§ What to do
The data below should be copied over with complete accuracy.

§ Exercise data
-=-=-
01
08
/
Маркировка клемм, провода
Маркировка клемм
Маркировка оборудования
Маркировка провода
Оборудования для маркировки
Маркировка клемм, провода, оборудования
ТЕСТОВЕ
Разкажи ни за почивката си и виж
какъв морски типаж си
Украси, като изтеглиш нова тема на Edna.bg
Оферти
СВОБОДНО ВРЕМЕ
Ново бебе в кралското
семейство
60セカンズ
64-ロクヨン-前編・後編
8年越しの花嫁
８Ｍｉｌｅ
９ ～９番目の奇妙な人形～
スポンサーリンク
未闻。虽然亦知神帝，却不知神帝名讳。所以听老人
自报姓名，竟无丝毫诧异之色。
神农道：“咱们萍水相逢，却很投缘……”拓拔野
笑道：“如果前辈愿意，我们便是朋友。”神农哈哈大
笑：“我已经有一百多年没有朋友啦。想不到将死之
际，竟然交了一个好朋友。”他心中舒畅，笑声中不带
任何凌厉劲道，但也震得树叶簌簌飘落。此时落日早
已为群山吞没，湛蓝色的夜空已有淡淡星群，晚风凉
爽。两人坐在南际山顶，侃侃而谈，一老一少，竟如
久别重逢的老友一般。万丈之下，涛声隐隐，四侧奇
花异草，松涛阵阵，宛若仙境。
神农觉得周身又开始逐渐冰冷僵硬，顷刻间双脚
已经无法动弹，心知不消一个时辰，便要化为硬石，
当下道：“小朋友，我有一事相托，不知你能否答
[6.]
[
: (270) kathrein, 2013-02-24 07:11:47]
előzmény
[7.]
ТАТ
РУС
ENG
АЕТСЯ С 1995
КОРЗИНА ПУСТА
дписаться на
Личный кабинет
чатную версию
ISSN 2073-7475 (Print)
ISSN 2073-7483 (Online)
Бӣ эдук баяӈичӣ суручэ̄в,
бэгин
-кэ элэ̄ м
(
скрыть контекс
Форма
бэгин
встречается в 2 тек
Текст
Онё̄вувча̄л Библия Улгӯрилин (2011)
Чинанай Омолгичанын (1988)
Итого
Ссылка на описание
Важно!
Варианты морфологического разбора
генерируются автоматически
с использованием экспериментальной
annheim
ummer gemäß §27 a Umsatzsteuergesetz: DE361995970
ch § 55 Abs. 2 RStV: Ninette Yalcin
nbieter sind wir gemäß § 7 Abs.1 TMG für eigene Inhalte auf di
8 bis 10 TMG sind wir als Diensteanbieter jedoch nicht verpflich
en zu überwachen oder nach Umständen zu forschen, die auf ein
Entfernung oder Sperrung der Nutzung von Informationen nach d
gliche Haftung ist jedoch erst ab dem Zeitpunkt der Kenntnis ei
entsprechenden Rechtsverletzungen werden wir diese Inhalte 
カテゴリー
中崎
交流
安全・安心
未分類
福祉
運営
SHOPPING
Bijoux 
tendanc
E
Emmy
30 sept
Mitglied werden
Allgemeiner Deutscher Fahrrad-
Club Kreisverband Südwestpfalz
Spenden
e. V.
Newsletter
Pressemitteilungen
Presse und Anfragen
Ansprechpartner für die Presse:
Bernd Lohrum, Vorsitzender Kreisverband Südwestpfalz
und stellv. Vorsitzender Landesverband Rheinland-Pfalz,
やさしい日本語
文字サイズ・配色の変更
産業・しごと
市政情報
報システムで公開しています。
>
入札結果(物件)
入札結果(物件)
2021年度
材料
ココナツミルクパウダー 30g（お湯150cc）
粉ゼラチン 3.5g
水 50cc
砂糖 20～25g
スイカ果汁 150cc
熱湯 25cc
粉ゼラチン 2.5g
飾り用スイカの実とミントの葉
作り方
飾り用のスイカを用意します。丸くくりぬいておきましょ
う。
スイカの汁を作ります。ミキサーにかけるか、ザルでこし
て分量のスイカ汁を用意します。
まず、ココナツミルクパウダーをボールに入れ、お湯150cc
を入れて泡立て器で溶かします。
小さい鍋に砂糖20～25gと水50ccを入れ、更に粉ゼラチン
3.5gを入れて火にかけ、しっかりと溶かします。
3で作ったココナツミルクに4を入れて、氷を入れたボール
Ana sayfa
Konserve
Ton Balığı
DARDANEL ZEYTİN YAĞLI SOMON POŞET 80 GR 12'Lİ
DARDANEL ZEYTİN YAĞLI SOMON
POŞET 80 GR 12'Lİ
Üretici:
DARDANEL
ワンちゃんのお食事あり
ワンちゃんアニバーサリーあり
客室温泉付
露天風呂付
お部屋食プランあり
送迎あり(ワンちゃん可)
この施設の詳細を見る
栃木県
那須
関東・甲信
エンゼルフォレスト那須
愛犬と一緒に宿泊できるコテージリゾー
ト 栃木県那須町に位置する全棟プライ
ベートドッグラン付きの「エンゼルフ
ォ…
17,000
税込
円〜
-=-=-
§ Result of the task
01
08
/
Маркировка клемм, провода
Маркировка клемм
Маркировка оборудования
Маркировка провода
Оборудования для маркировки
Маркировка клемм, провода, оборудования
ТЕСТОВЕ
Разкажи ни за почивката си и виж
какъв морски типаж си
Украси, като изтеглиш нова тема на Edna.bg
Оферти
СВОБОДНО ВРЕМЕ
Ново бебе в кралското
семейство
60セカンズ
64-ロクヨン-前編・後編
8年越しの花嫁
８Ｍｉｌｅ
９ ～９番目の奇妙な人形～
スポンサーリンク
未闻。虽然亦知神帝，却不知神帝名讳。所以听老人
自报姓名，竟无丝毫诧异之色。
神农道：“咱们萍水相逢，却很投缘……”拓拔野
笑道：“如果前辈愿意，我们便是朋友。”神农哈哈大
笑：“我已经有一百多年没有朋友啦。想不到将死之
际，竟然交了一个好朋友。”他心中舒畅，笑声中不带
任何凌厉劲道，但也震得树叶簌簌飘落。此时落日早
已为群山吞没，湛蓝色的夜空已有淡淡星群，晚风凉
爽。两人坐在南际山顶，侃侃而谈，一老一少，竟如
久别重逢的老友一般。万丈之下，涛声隐隐，四侧奇
花异草，松涛阵阵，宛若仙境。
神农觉得周身又开始逐渐冰冷僵硬，顷刻间双脚
已经无法动弹，心知不消一个时辰，便要化为硬石，
当下道：“小朋友，我有一事相托，不知你能否答
[6.]
[
: (270) kathrein, 2013-02-24 07:11:47]
előzmény
[7.]
ТАТ
РУС
ENG
АЕТСЯ С 1995
КОРЗИНА ПУСТА
дписаться на
Личный кабинет
чатную версию
ISSN 2073-7475 (Print)
ISSN 2073-7483 (Online)
Бӣ эдук баяӈичӣ суручэ̄в,
бэгин
-кэ элэ̄ м
(
скрыть контекс
Форма
бэгин
встречается в 2 тек
Текст
Онё̄вувча̄л Библия Улгӯрилин (2011)
Чинанай Омолгичанын (1988)
Итого
Ссылка на описание
Важно!
Варианты морфологического разбора
генерируются автоматически
с использованием экспериментальной
annheim
ummer gemäß §27 a Umsatzsteuergesetz: DE361995970
ch § 55 Abs. 2 RStV: Ninette Yalcin
nbieter sind wir gemäß § 7 Abs.1 TMG für eigene Inhalte auf di
8 bis 10 TMG sind wir als Diensteanbieter jedoch nicht verpflich
en zu überwachen oder nach Umständen zu forschen, die auf ein
Entfernung oder Sperrung der Nutzung von Informationen nach d
gliche Haftung ist jedoch erst ab dem Zeitpunkt der Kenntnis ei
entsprechenden Rechtsverletzungen werden wir diese Inhalte 
カテゴリー
中崎
交流
安全・安心
未分類
福祉
運営
SHOPPING
Bijoux 
tendanc
E
Emmy
30 sept
Mitglied werden
Allgemeiner Deutscher Fahrrad-
Club Kreisverband Südwestpfalz
Spenden
e. V.
Newsletter
Pressemitteilungen
Presse und Anfragen
Ansprechpartner für die Presse:
Bernd Lohrum, Vorsitzender Kreisverband Südwestpfalz
und stellv. Vorsitzender Landesverband Rheinland-Pfalz,
やさしい日本語
文字サイズ・配色の変更
産業・しごと
市政情報
報システムで公開しています。
>
入札結果(物件)
入札結果(物件)
2021年度
材料
ココナツミルクパウダー 30g（お湯150cc）
粉ゼラチン 3.5g
水 50cc
砂糖 20～25g
スイカ果汁 150cc
熱湯 25cc
粉ゼラチン 2.5g
飾り用スイカの実とミントの葉
作り方
飾り用のスイカを用意します。丸くくりぬいておきましょ
う。
スイカの汁を作ります。ミキサーにかけるか、ザルでこし
て分量のスイカ汁を用意します。
まず、ココナツミルクパウダーをボールに入れ、お湯150cc
を入れて泡立て器で溶かします。
小さい鍋に砂糖20～25gと水50ccを入れ、更に粉ゼラチン
3.5gを入れて火にかけ、しっかりと溶かします。
3で作ったココナツミルクに4を入れて、氷を入れたボール
Ana sayfa
Konserve
Ton Balığı
DARDANEL ZEYTİN YAĞLI SOMON POŞET 80 GR 12'Lİ
DARDANEL ZEYTİN YAĞLI SOMON
POŞET 80 GR 12'Lİ
Üretici:
DARDANEL
ワンちゃんのお食事あり
ワンちゃんアニバーサリーあり
客室温泉付
露天風呂付
お部屋食プランあり
送迎あり(ワンちゃん可)
この施設の詳細を見る
栃木県
那須
関東・甲信
エンゼルフォレスト那須
愛犬と一緒に宿泊できるコテージリゾー
ト 栃木県那須町に位置する全棟プライ
ベートドッグラン付きの「エンゼルフ
ォ…
17,000
税込
円〜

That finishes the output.